Why is $\sum_{n=1}^{\infty} x^n-x^{n+1}$ not uniformly convergent in $[0,1)$?

So, I needed to determine whether $$\sum_{n=1}^{\infty} x^n-x^{n+1}$$ is uniformly convergent in $$[0,1)$$. This is what I tried to do:

First, this a series of functions where $$f_n(x)=x^n-x^{n+1}$$ for all $$n\in \mathbb{N}$$.

This seuqence of functions is pointwise convergent $$0$$ for all $$x\in [0,1)$$.

I will try to check whether the series is uniformly convergent in $$[0,1)$$ by using:

$$f_n(x)$$ uniformly converges to $$f(x)$$ in the domain $$D$$ $$\iff$$ $$Sup|f_n(x)-f(x)|$$ converges to $$0$$ for all $$x\in D$$

$$f_n(x)$$ is differentable in $$[0,1)$$ for all $$n\in \mathbb{N}$$, and the derivative of $$f_n(x)$$ is: $$-x^{n-1}\left(\left(n+1\right)x-n\right)$$

$$-x^{n-1}\left(\left(n+1\right)x-n\right)$$=$$0$$ if $$x=0$$ or $$x=\frac{n}{n+1}$$, and $$f_n(x)$$ is decreasing for $$x>\frac{n}{n+1}$$

Now: $$f_n(0)=0$$, $$f_n(\frac{n}{n+1})=(\frac{n}{n+1})^n-(\frac{n}{n+1})^{n+1}$$

So, now that I have the maximum for all $$n\in \mathbb{N}$$, what I tried to say is that because $$(\frac{n}{n+1})^n-(\frac{n}{n+1})^{n+1}$$ converges to $$0$$ then $$Sup|f_n(x)-f(x)|$$ converges to $$0$$ for all $$x\in [0,1)$$

However, in the answers it says that the function is not uniformly convergent in this domain.

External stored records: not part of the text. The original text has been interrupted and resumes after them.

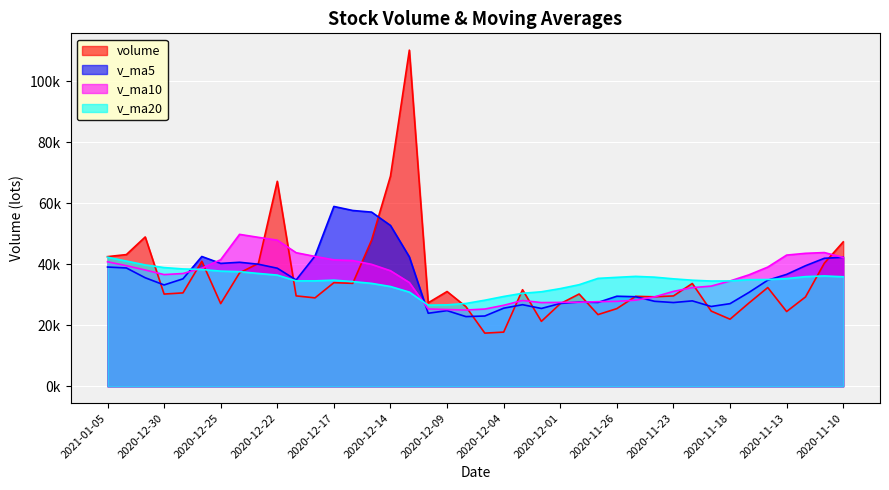

Rank the series at 2020-11-24 from highest to lowest value.

v_ma20, volume, v_ma10, v_ma5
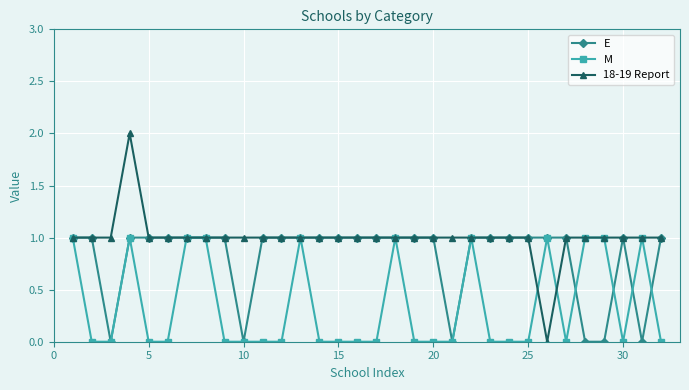

Rank the series by their average value, from lowest to highest.

M, E, 18-19 Report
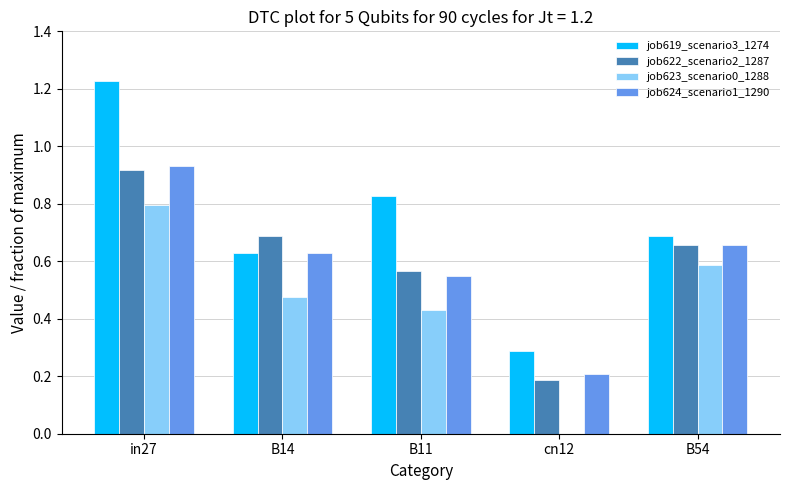

Are the bars horizontal?

No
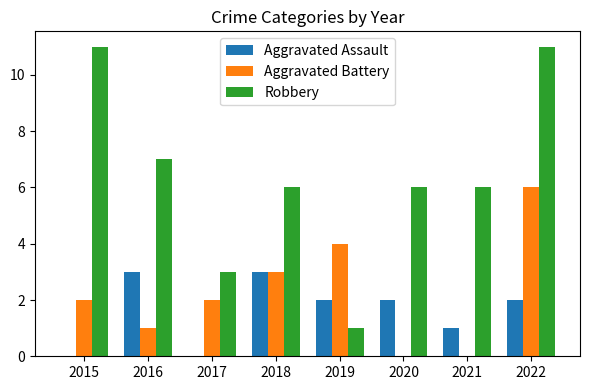

Count the Aggravated Assault values in the range 1 to 3.

6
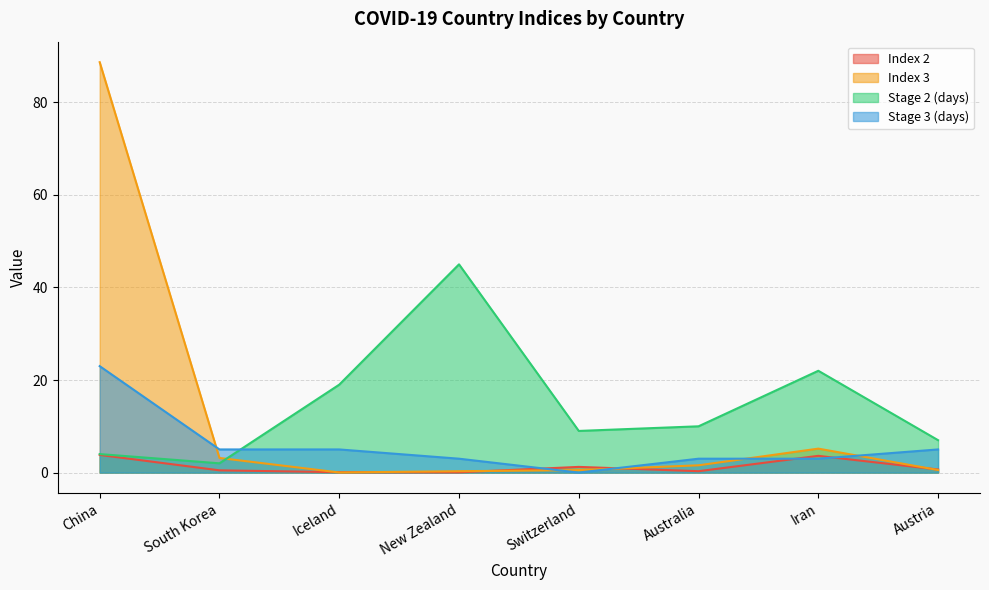

The Stage 3 (days) series shows 23.0 at China. True or false?

True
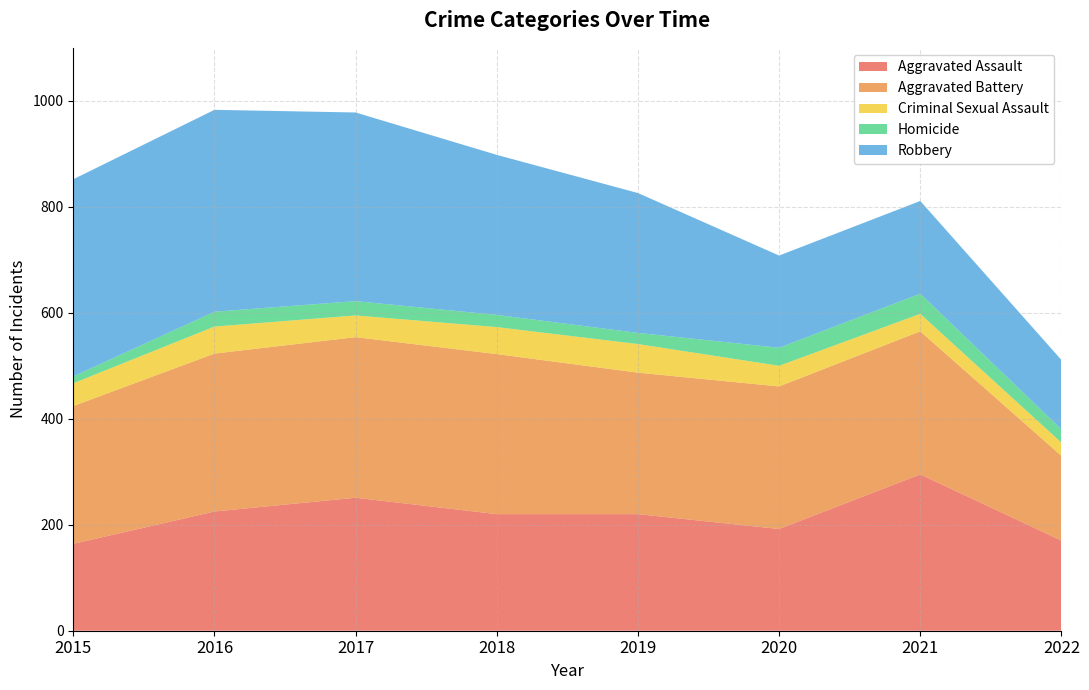

Reading left to right, what are all the values shown in this chart?

Aggravated Assault: 2015=164	2016=225	2017=251	2018=220	2019=220	2020=192	2021=295	2022=170
Aggravated Battery: 2015=260	2016=298	2017=303	2018=302	2019=267	2020=269	2021=270	2022=160
Criminal Sexual Assault: 2015=43	2016=51	2017=41	2018=51	2019=54	2020=39	2021=33	2022=25
Homicide: 2015=13	2016=28	2017=27	2018=23	2019=21	2020=34	2021=38	2022=25
Robbery: 2015=372	2016=381	2017=356	2018=302	2019=264	2020=174	2021=175	2022=131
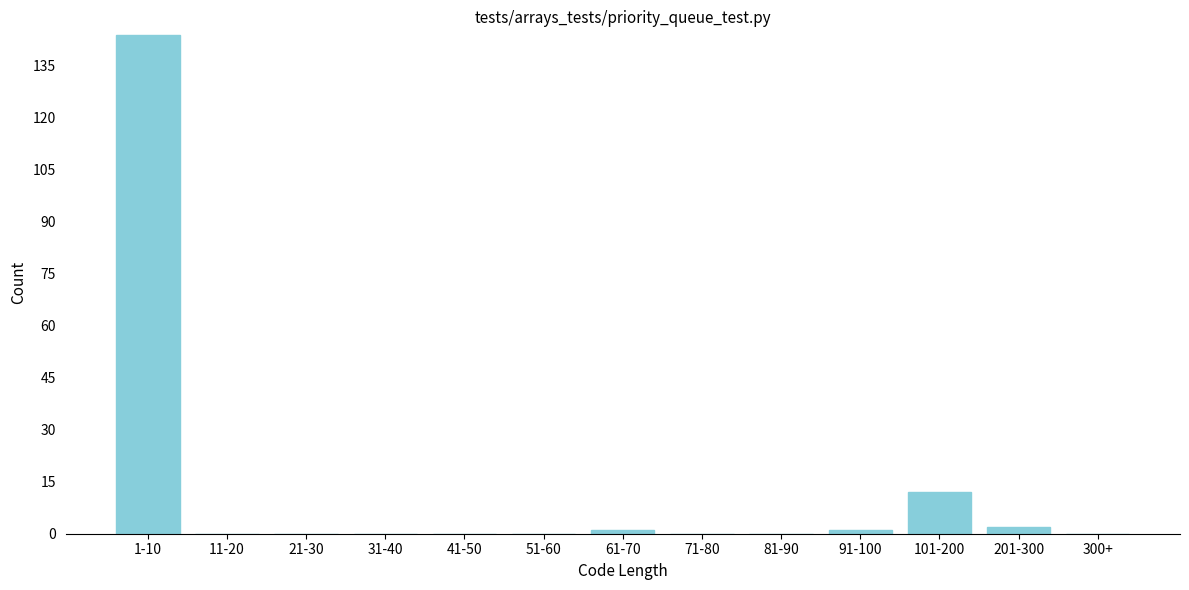

Reading right to left, extract all data points from this chart.

300+=0	201-300=2	101-200=12	91-100=1	81-90=0	71-80=0	61-70=1	51-60=0	41-50=0	31-40=0	21-30=0	11-20=0	1-10=144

Using Desmos to graph this sequence, it really seems like it is indeed uniformly convergent.

Where is my mistake?

EDIT: I understand what my mistake was now, however I can't understand how to prove that this is not uniformly convergent.

• Hint: you can simplify $f_N(x)=\sum_{n=1}^N(x^n - x^{n+1})$. The limit function $f(x)$ should be easy to evaluate, and it should also be easy to show that $\sup_{x\in[0,1)}|f_N(x) - f(x)| = 1$ for all $N$. – Jason May 17 at 21:20

One way to do this is to compute the sum explicitly and work from there: set

$$S_n(x)=\sum_{k=1}^{n} (x^n-x^{n+1})=(1-x)\sum_{k=1}^{n} x^n$$

Then,

$$S_n(x)=(1-x)\left(\frac{1-x^{n+1}}{1-x}-1\right)=x-x^{n+1}$$

and this converges pointwise to $$S(x)=x$$ on $$[0,1).$$

But

$$\sup \{|S_n(x)-x|:x\in [0,1)\}= \sup \{x^{n+1}:x\in [0,1)\}=1$$

so $$S_n$$ does not converge uniformly.